Penale

Diffamato il Comune tacciato di collusione con un clan nella mail inviata al Sindaco

di Paola Rossi

La mail inviata all’indirizzo istituzionale di un ufficio di un ente è atta a far conoscere a terzi e non solo al diretto destinatario vertice dell’ufficio, il contenuto veicolato. Ciò che integra uno dei presupposti del reato di diffamazione: la diffusione ad altri delle offese recate alla reputazione altrui. Nel caso si tratti di commenti relativi a istituzioni coinvolte sulla gestione della cosa pubblica questi sono scriminati, come legittimo esercizio di critica politica, anche se contengono aspre critiche, ma solo se rispettano i canoni della continenza e non sono gratuitamente lesive della reputazione di altri. E devono comunque essere fondate su notizie vere con rilevanza di interesse pubblico.

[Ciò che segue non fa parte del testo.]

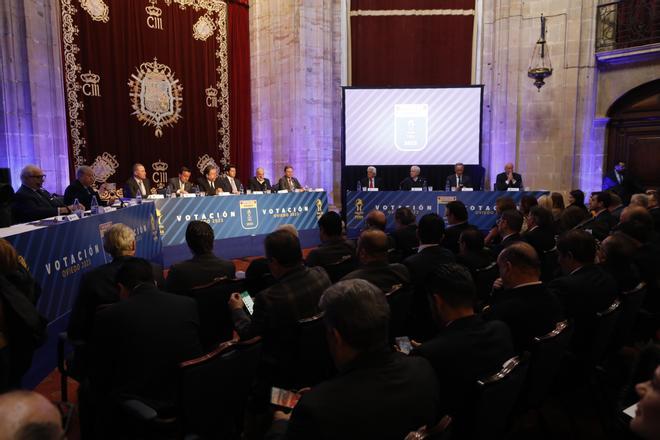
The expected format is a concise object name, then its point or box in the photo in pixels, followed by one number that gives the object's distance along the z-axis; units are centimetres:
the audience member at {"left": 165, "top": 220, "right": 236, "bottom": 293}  280
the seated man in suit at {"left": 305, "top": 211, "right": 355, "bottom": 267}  336
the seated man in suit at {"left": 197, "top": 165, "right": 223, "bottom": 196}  788
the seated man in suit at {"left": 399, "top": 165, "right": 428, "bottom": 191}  887
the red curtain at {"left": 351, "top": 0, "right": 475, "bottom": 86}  988
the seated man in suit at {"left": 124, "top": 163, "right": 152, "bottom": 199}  714
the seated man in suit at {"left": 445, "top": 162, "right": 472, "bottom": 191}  897
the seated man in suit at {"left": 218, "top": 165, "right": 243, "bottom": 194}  817
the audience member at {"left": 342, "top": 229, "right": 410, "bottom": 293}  271
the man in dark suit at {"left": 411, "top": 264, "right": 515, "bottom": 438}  165
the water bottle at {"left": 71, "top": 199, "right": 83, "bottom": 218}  437
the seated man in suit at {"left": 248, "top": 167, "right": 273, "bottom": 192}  840
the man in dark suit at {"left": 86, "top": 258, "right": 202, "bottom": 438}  191
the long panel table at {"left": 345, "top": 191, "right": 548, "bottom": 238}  822
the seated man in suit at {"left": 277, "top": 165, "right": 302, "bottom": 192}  842
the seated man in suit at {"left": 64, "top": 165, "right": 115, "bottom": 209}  563
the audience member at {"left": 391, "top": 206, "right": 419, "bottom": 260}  446
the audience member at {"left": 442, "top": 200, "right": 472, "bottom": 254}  445
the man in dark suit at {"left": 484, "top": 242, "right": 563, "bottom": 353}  221
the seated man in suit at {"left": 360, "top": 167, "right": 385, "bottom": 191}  884
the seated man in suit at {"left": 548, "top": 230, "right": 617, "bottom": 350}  261
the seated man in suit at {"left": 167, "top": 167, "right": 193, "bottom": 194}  769
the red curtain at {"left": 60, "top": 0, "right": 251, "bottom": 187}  734
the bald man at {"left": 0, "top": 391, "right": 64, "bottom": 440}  83
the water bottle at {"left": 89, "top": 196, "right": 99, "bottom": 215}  470
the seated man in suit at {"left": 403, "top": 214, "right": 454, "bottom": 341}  310
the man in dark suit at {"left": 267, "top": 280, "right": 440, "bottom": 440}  122
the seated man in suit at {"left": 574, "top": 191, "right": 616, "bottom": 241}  452
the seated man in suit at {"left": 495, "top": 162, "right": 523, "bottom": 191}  871
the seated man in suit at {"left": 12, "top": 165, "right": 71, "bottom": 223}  496
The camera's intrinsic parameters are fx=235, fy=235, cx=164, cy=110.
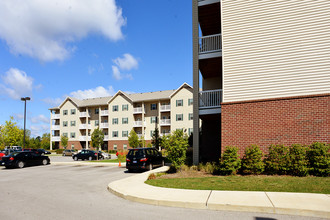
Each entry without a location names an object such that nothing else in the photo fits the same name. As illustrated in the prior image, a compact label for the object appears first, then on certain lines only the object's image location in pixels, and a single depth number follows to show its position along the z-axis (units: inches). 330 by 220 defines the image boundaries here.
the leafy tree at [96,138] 1720.8
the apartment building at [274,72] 451.8
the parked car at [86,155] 1201.6
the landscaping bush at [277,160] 431.2
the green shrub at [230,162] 455.8
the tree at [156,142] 1359.0
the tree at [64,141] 2196.1
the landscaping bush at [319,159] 404.8
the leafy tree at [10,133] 1797.0
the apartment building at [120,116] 1827.0
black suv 614.5
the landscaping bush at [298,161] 414.2
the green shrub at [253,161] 446.0
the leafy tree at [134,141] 1680.6
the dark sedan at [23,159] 790.5
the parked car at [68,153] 1752.0
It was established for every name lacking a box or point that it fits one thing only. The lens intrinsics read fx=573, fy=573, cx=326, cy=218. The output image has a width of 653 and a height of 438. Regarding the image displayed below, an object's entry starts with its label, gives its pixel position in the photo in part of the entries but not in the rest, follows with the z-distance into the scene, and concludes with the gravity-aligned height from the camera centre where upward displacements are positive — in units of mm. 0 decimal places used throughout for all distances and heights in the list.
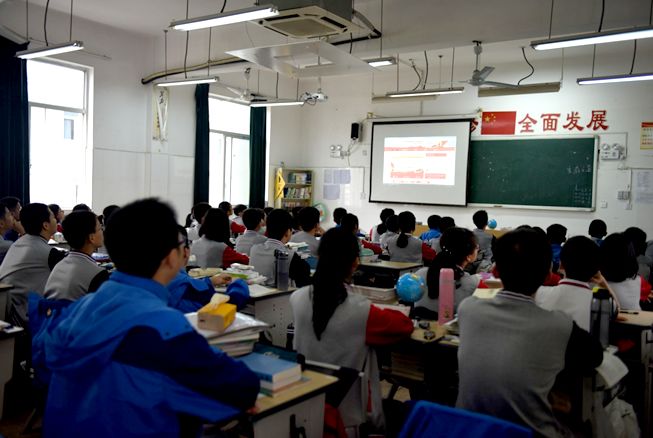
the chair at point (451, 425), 1473 -616
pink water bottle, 2982 -555
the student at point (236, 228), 7495 -599
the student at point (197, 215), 6721 -419
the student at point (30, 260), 3891 -581
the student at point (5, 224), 4840 -449
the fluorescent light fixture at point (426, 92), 7704 +1337
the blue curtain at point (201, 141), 9938 +702
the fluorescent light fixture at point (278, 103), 9256 +1341
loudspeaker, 11203 +1098
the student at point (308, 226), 5562 -399
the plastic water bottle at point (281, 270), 4043 -607
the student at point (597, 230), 6523 -385
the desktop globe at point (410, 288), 3064 -528
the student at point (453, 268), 3193 -440
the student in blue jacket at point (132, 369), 1348 -457
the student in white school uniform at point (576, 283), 2701 -421
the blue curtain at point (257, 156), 11031 +518
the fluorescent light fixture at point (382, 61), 6480 +1453
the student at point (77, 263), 3021 -465
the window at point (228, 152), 10750 +578
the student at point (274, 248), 4305 -495
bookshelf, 11625 -84
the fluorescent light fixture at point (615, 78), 6508 +1387
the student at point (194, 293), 2568 -523
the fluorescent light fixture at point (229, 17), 4562 +1382
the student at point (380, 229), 7803 -563
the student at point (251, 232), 5434 -480
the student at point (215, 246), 4762 -541
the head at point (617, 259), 3582 -391
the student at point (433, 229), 7027 -484
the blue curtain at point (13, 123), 7395 +661
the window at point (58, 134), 8070 +599
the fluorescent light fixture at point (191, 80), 7523 +1360
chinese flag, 9703 +1190
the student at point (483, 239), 6674 -558
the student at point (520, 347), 1918 -522
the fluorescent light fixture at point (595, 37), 4832 +1386
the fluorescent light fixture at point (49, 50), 6109 +1395
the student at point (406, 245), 6027 -596
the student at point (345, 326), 2320 -569
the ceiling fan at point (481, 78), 7086 +1420
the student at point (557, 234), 5637 -388
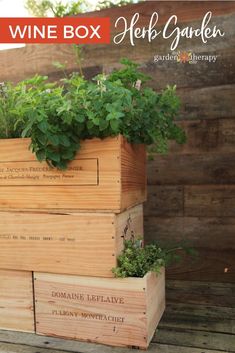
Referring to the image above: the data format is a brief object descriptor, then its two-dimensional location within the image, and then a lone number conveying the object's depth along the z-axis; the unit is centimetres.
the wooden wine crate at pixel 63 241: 144
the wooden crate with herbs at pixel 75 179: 142
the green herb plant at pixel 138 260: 142
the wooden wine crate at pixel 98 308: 141
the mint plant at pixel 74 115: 132
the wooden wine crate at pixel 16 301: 156
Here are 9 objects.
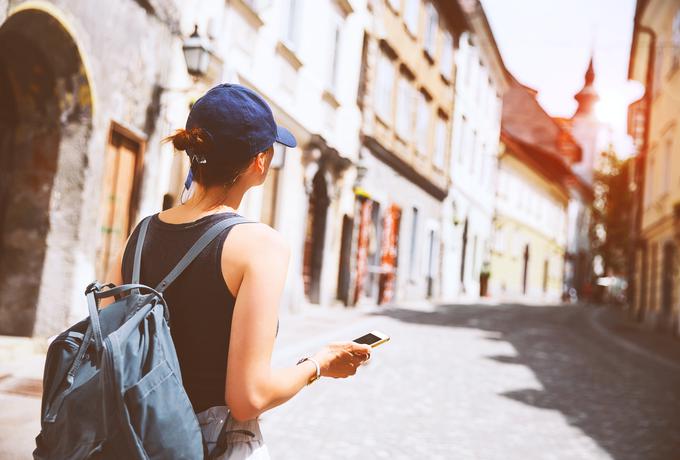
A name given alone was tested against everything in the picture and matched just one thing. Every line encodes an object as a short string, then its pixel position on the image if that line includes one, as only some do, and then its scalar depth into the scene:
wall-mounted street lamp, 8.43
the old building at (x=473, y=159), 26.94
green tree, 38.81
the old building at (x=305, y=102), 10.30
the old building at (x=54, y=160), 7.24
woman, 1.56
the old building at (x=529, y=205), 36.69
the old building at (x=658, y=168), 19.28
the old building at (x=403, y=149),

La Corte di cassazione penale - con la sentenza n. 17326/2024 - in accoglimento del riscorso della procura contro l’assoluzione di un consigiere comunale ha ribadito un proprio risalente orientamento secondo cui integra la fattispecie penale l’invio di uno scritto offensivo indirizzato a un dato soggetto, nel caso concreto il sindaco, se questo avviene tramite la mail istituzionale dell’ufficio cui questo appartiene o di cui sia il responsabile.

Integra perciò la diffamazione contro il Comune l’invio non riservato all’ufficio del Sindaco di un modulo predisposto dallo stesso ente locale al fine di conoscere le opinioni dei propri cittadini su specifiche scelte amministrative se nella risposta sono presenti espressioni offensive che tacciano la decisione istituzionale come espressione di adesione a un clan camorristico.

Il fatto che l’invio non sia stato operato su una casella di posta elettronica espressamente riservata a una persona, cioè il sindaco, ma al suo ufficio fa ritenere che il mittente si sia già rappresentato l’ipotesi che i collaboratori che vi lavorano apprendano il contenuto della mail e delle offese espresse.

Nel caso concreto il Comune aveva predisposto dei moduli per ricevere osservazioni da cittadini o raprresentanti delle istituzioni, come nel caso dell’imputato nella vicenda, sulla decisione del consiglio comunale di aderire a una società in house providing per la gestione del ciclo dei rifiuti. Quindi senza gara pubblica, ma con affidamento diretto: scelta comunque in sé totalmente lecita.

Il “sondaggio”, sicuramente aperto alla critica politica, non consente di scriminare come irrilevante penalmente la risposta che afferma come l’affidamento diretto costituisse nei fatti adesione a un clan riferibile a un noto esponente politico della regione. Una simile affermazione è in sé offensiva in mancanza di notizie vere e indicate che dimostrino l’esistenza o il serio dubbio di tale collusione.

Sarà ora il giudice del rinvio a stabilire se sia applicabile o meno la scriminate della critica politica, mentre sulla comunicazione a terzi delle offese la Cassazione ha già precisato con la sentenza di annullamento che la mail inviata all’ufficio comunale integra di sicuro tale elemento del reato.